Since 2005, PV prices have dropped some 40% and by 2015 the cost of PV systems is expected to drop by an additional 40% compared to current levels. As a result, PV systems will be able to compete with electricity prices for households in many countries of the European Union within the next five years.
“Solar photovoltaic technology has, for many years now, shown increased power efficiencies and cost reductions,” said Ingmar Wilhelm, President of EPIA. “Today’s cost predictions, driven by economies of scale in light of global photovoltaic capacity, totalling 40,000 MW in 2010, show that the technology is on the brink of an economic breakthrough.”
“We aim to make this important phase of cost competitiveness visible, and the EPIA will provide a realistic road-map for every country with clear concepts on market mechanisms allowing equal treatment of all electricity sources,” added EPIA’s president.
180 GW by 2015
The report estimates that current global solar PV capacity could grow from over 36 GW at the end of 2010 to close to 180 GW by 2015. European PV capacity is expected to increase from over 28 GW in 2010 to nearly 100 GW by 2015, and has potential to reach up to 350 GW on a global basis by 2020. This would save as much as 1.4 billion tonnes in carbon dioxide emissions globally and 220 million tonnes carbon dioxide within the EU every year.
In addition to its environmental benefits, the report shows solar energy to be a sustainable way to address concerns about energy security and volatile fossil fuel prices, as well as a substantial factor in economic development.

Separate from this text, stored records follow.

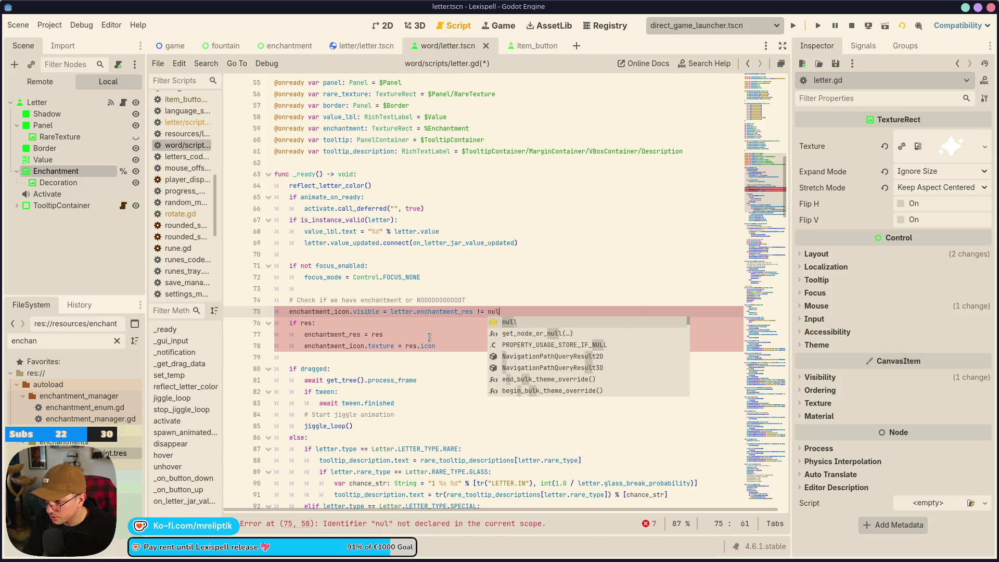
Replace the remaining res references with letter.enchantment_res, including the icon texture line, and save
{"action": "key", "text": "ctrl+shift+Left"}
{"action": "key", "text": "ctrl+shift+Left"}
{"action": "key", "text": "ctrl+shift+Left"}
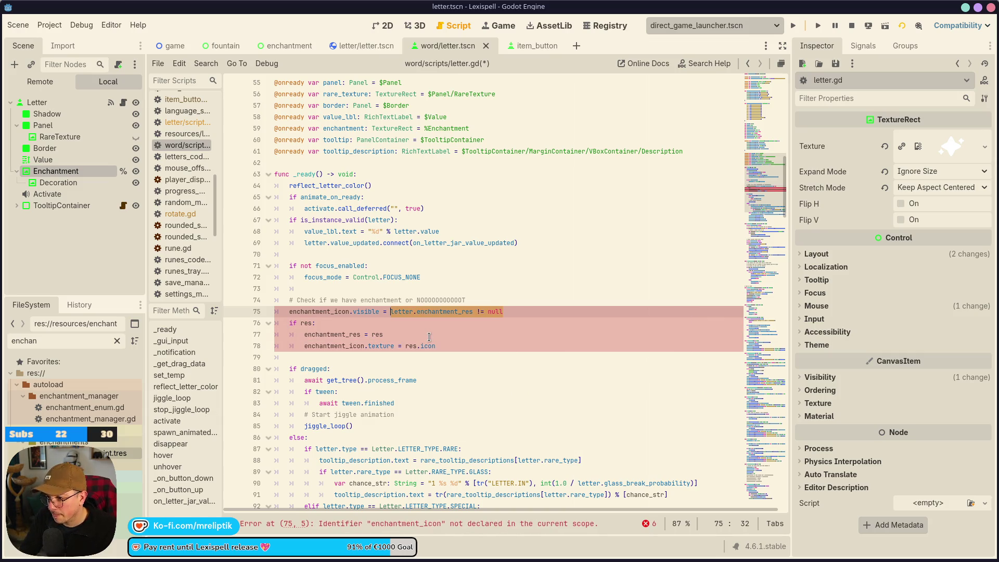
{"action": "left_click", "coordinate": [477, 312]}
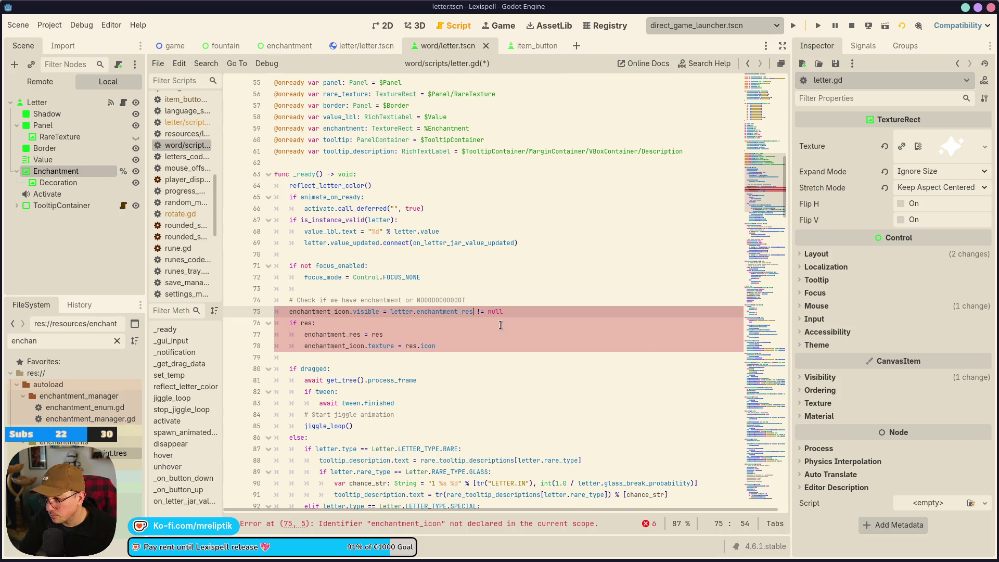
{"action": "key", "text": "ctrl+shift+Left"}
{"action": "key", "text": "ctrl+shift+Left"}
{"action": "key", "text": "ctrl+shift+Left"}
{"action": "double_click", "coordinate": [377, 334]}
{"action": "key", "text": "ctrl+v"}
{"action": "double_click", "coordinate": [307, 322]}
{"action": "key", "text": "ctrl+v"}
{"action": "left_click", "coordinate": [415, 346]}
{"action": "double_click", "coordinate": [415, 346]}
{"action": "key", "text": "ctrl+v"}
{"action": "key", "text": "ctrl+s"}
Rename the enchantment variable declaration to enchantment_icon and save
{"action": "double_click", "coordinate": [318, 311]}
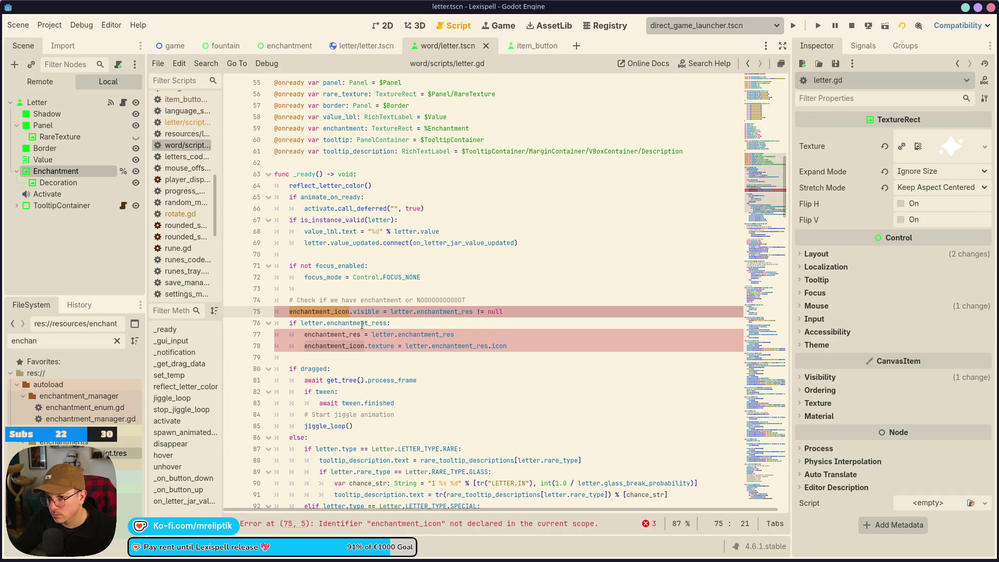
{"action": "scroll", "coordinate": [354, 157], "scroll_direction": "up", "scroll_amount": 1}
{"action": "left_click", "coordinate": [368, 163]}
{"action": "type", "text": "_icon"}
{"action": "key", "text": "ctrl+s"}
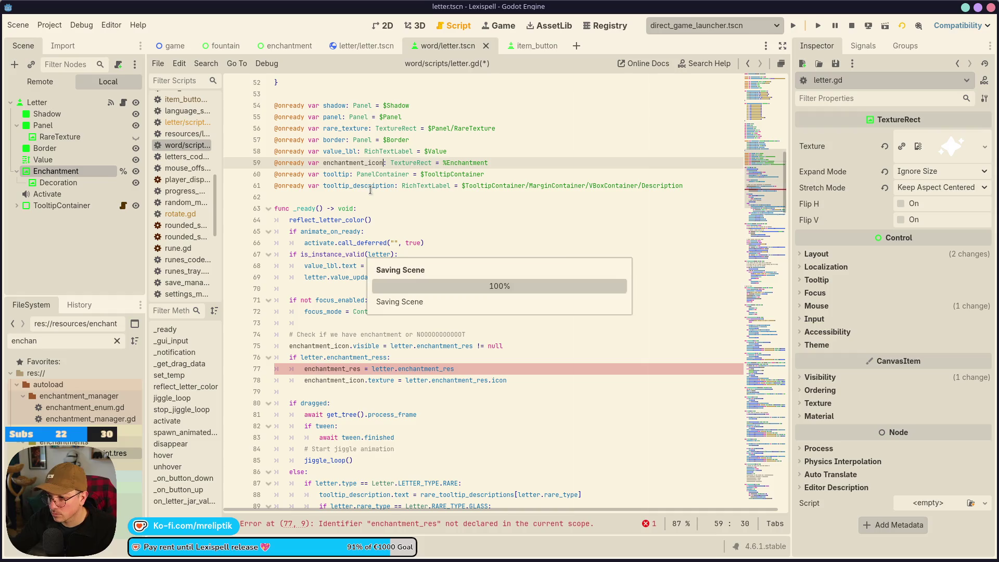
Delete the broken enchantment_res line, fix the enchantment_ress typo, save, and run the game
{"action": "left_click", "coordinate": [473, 366]}
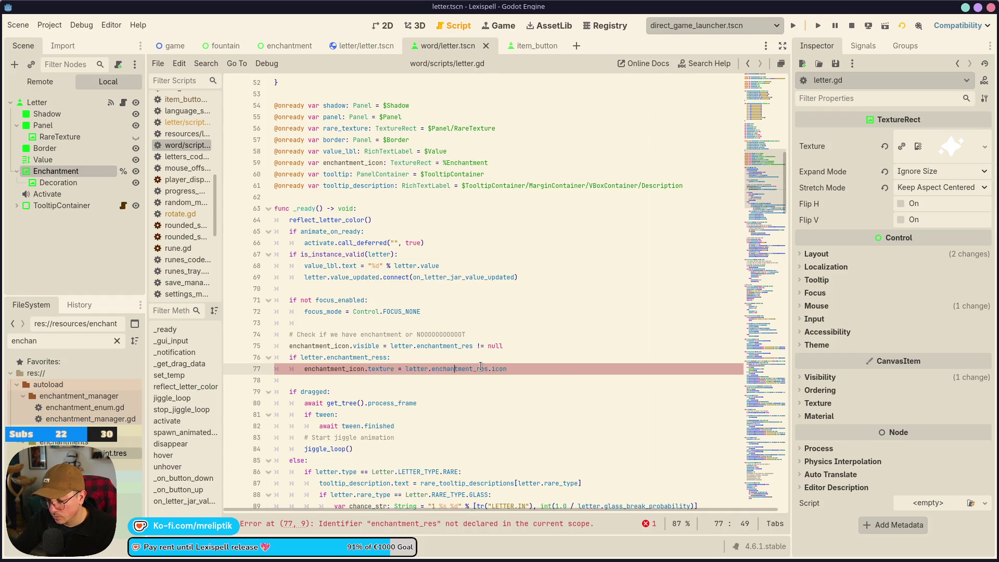
{"action": "key", "text": "ctrl+shift+k"}
{"action": "left_click_drag", "start_coordinate": [453, 175], "coordinate": [355, 168]}
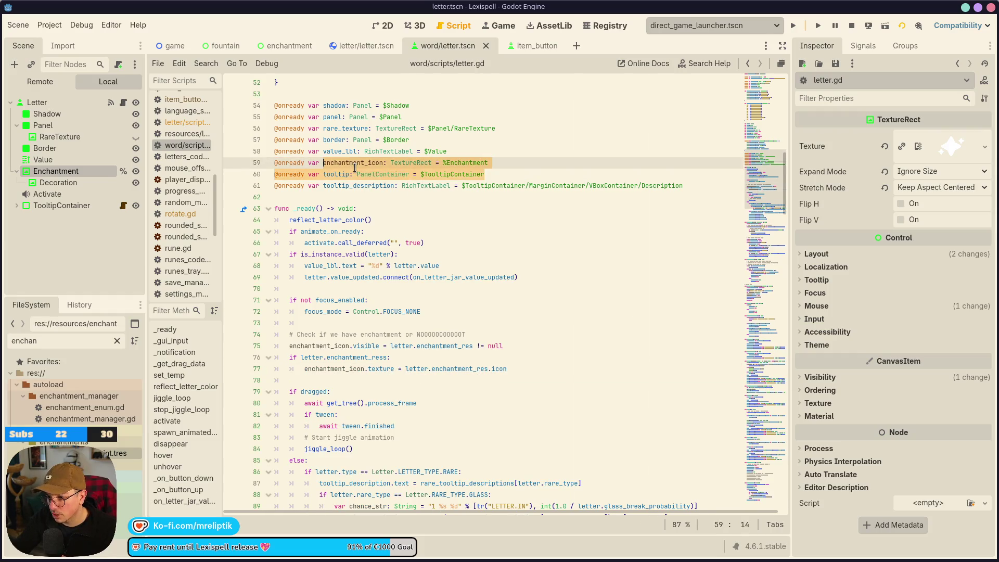
{"action": "left_click", "coordinate": [363, 370]}
{"action": "left_click", "coordinate": [385, 358]}
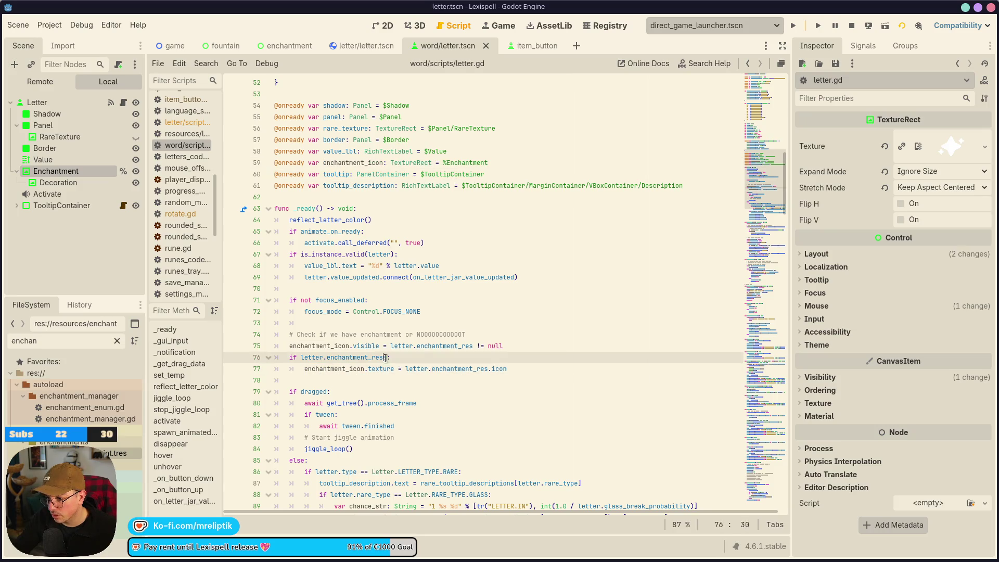
{"action": "key", "text": "BackSpace"}
{"action": "key", "text": "ctrl+s"}
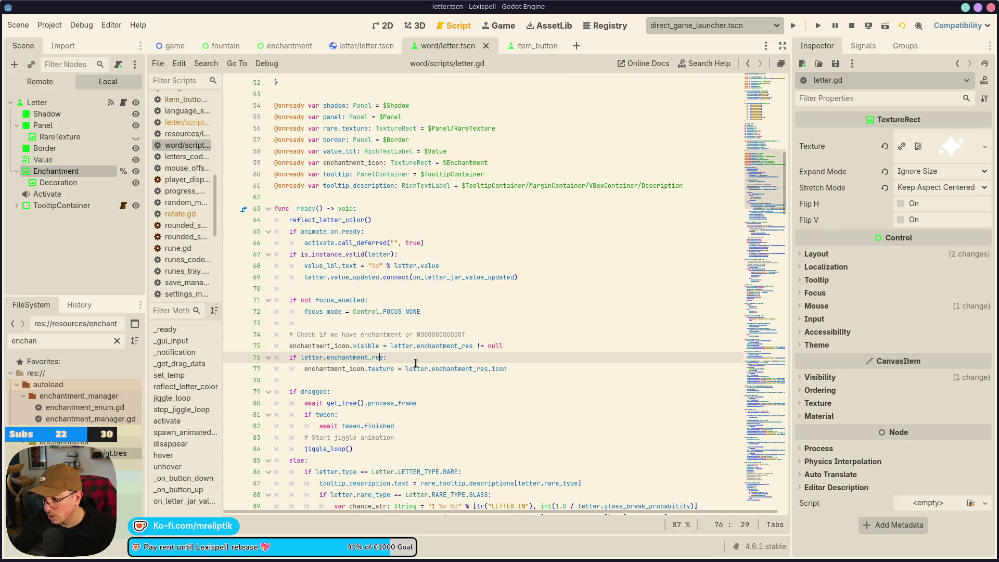
{"action": "left_click", "coordinate": [417, 369]}
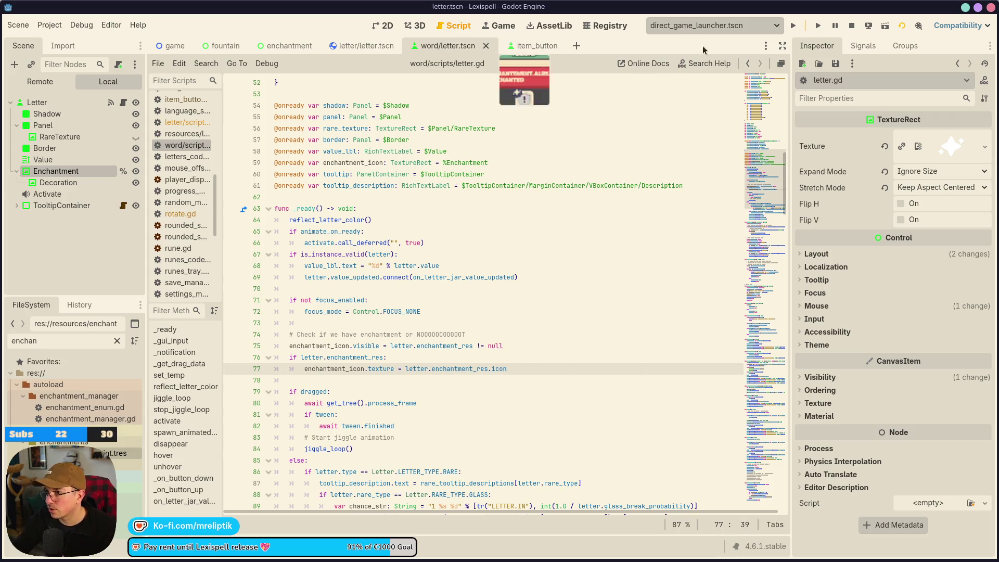
{"action": "left_click", "coordinate": [816, 27]}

The European PV industry, which already employs over 300,000 people, could provide jobs to over 600.000 by 2015, and has potential to further increase to 1.6 million in 2020 if general policy support remains effective.
The “Solar Generation 6” report also highlights the enormous PV potential for Europe in the light of the Union’s established 20% renewable energy and the 20% energy efficiency target. Based on this potential for photovoltaic growth, the EU could easily increase its emission reduction target from the current 20% by 2020 to a more aggressive 30% level.
The “Solar Generation 6” is a joint initiative by EPIA and Greenpeace and the title reflects the study’s aim to define the role that solar electricity will play in the lives of a population that is born today and will develop into an important energy consumption group.